• WORK REQUIRED
Below are records to repeat exactly; copy them without the pictures.

○ ○ ○ ○

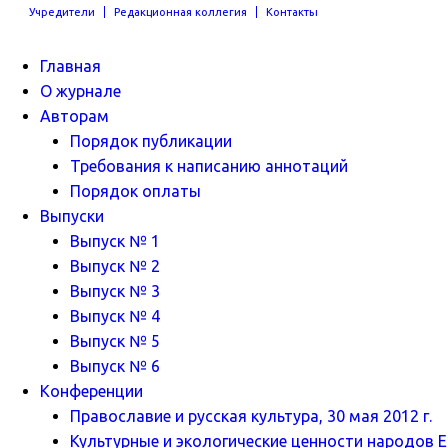
Учредители
Редакционная коллегия
Контакты
Главная
О журнале
Авторам
Порядок публикации
Требования к написанию аннотаций
Порядок оплаты
Выпуски
Выпуск № 1
Выпуск № 2
Выпуск № 3
Выпуск № 4
Выпуск № 5
Выпуск № 6
Конференции
Православие и русская культура, 30 мая 2012 г.
Культурные и экологические ценности народов Ев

○ ○ ○ ○

• RESPONSE TO THIS EXERCISE
Учредители
Редакционная коллегия
Контакты
Главная
О журнале
Авторам
Порядок публикации
Требования к написанию аннотаций
Порядок оплаты
Выпуски
Выпуск № 1
Выпуск № 2
Выпуск № 3
Выпуск № 4
Выпуск № 5
Выпуск № 6
Конференции
Православие и русская культура, 30 мая 2012 г.
Культурные и экологические ценности народов Ев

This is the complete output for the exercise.